The Computational Core aims to support Joslin research in the design, analysis and biological interpretation of novel experiments involving generation of high-throughput omic data and its integration with clinical data. It also facilitates collaboration between researchers at the Joslin and the extended core of multiple researchers at Boston University, MIT and the I2B2 National Center for Biomedical Computing at Harvard Partners for creating a sustained pipeline of clinically relevant translational and basic diabetes research. A particular emphasis will be made on creating new opportunities to deploy advanced systems biology frameworks and models and integrative genomic, proteomic, metabolomic and imaging analysis.

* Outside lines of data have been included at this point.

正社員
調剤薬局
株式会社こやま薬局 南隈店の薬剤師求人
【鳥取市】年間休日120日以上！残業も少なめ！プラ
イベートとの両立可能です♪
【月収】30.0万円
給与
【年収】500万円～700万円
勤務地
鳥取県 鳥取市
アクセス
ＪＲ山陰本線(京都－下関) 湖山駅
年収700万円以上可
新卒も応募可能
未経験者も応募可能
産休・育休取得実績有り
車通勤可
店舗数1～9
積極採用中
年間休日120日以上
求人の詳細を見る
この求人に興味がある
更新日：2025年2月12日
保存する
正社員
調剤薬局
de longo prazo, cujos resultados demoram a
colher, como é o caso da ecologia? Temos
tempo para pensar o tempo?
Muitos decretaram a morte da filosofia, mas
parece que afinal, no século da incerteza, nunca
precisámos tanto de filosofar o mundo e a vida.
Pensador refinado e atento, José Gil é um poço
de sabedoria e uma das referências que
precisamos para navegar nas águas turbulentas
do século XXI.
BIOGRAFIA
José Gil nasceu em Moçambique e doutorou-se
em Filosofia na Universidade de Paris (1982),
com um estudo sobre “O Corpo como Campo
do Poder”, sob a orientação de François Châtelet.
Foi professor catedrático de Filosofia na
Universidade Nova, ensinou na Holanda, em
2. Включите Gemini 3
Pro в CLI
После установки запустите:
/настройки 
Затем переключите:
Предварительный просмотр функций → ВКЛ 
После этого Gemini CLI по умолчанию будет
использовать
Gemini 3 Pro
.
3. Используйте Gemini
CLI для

The Bioinformatics/Computational Biology Service branch will provide basic capabilities to the Joslin Diabetes Center to analyze a wide range of high-throughput data. Housed on-site at the Joslin, the group and associated resources will be available to Joslin investigators and fellows who are either planning high-throughput experiments or need analysis of multi-scale data.
Joslin researchers are engaged in a wide variety of diverse research projects. The broad range of state-of-the-art methods used in these projects requires a diverse set of analysis techniques. The Bioinformatics/Computational Biology Service branch will analyze data from these high-throughput methods. These analyses will include genetic, genomic, epigenomic, metabolomic, and proteomic data. Some of this data will be based on second-generation sequencing technology. This branch will use cutting-edge tools and techniques to rapidly and fully exploit the latest technological methods.